Almost half of these were due to undeclared allergens, with other reasons including microbial contamination (19), foreign matter (5) and incorrect labelling (3).
At the same time, the organisation published an analysis of annual food recall statistics for the last 10 years, including the new data for 2021.
It detailed there had been 776 recalls between 2012 and 2021.
Microplastic misery: Researchers warn of risk to food supplies after new Australia study
Broken-down microplastics have been found in blue mussels and water within the intertidal zone at some in southern Australia’s, sparking fears they are now finding their way into food supplies.
Researchers from Flinders University warned that this could affect wild-caught and ocean-farmed fish and seafood sourced from the once pristine Southern Ocean and gulf waters of South Australia.
“Our findings shed light on the urgent need to prevent microplastic pollution by working with the communities, industries and government to protect these fragile marine systems,” says Professor Karen Burke da Silva, senior author of a new article just published in Science of the Total Environment.
Test failures: US, German-made synbiotics, lutein recalled after failing South Korea's inspection
South Korea’s Ministry of Food and Drug Safety (MFDS) reported that synbiotics and lutein products made in the US and Germany have failed capsule disintegration tests in its latest inspection.
The regulator has recalled these products from the shelves.
It conducted an inspection between April 11 and 22 on both local health functional foods manufacturers and imported products, as that is usually the season when Koreans shop for Parents’ Day gifts. Health functional food such as red ginseng, probiotics, and multi-nutrient products are the common gifting options.
A total of 160 products already distributed within the country were inspected.
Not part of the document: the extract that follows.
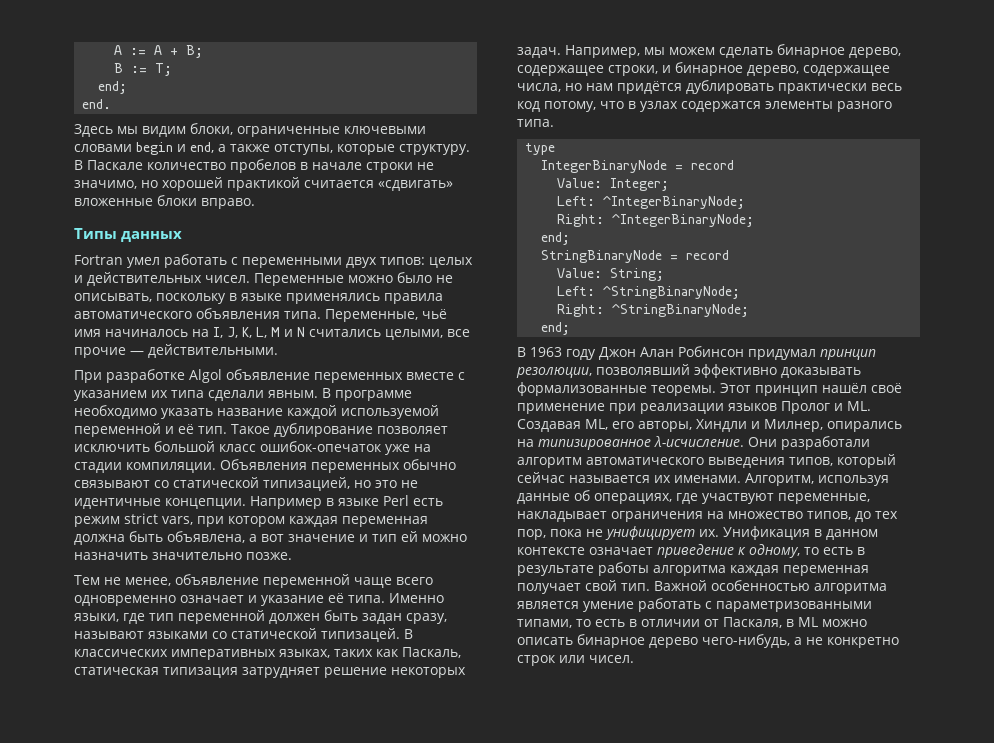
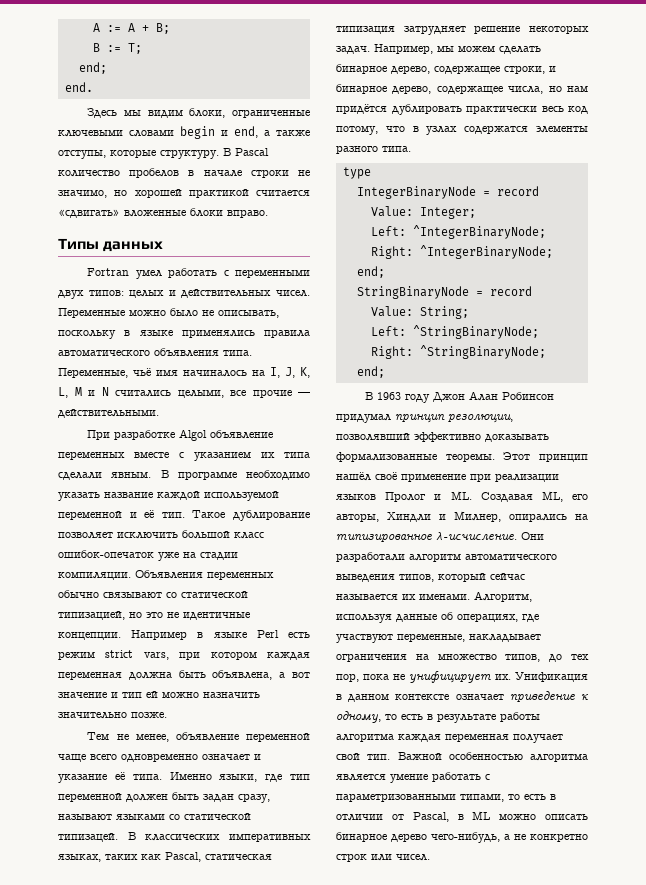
[87,160,143,170] Паскале -> [235,148,269,156] Pascal
[402,647,461,658] Паскаль, -> [165,852,201,862] Pascal,
[723,617,782,628] Паскаля, -> [412,812,449,822] Pascal,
New Zealand dairy farming’s water use under scrutiny
New Zealand is facing new questions about the impact of its dairy system after research claimed that every litre of dairy milk produced in Canterbury can require up to 11,000 litres of water to dilute the pollution from its production.
Analysis carried out by the Institute for Governance and Policy Studies at Victoria University of Wellington and published in the Australasian Journal of Environmental Management, revealed the nitrate grey water footprint for Canterbury ranged from 433 to 11,110 litres of water per litre of milk, depending on the water standards applied.
Lead author Dr Mike Joy said: “This footprint is higher than many estimates for global milk production, and reveals that footprints are very dependent on inputs [such as feed and fertiliser] included in the analyses and on the water quality standards applied to the receiving water.”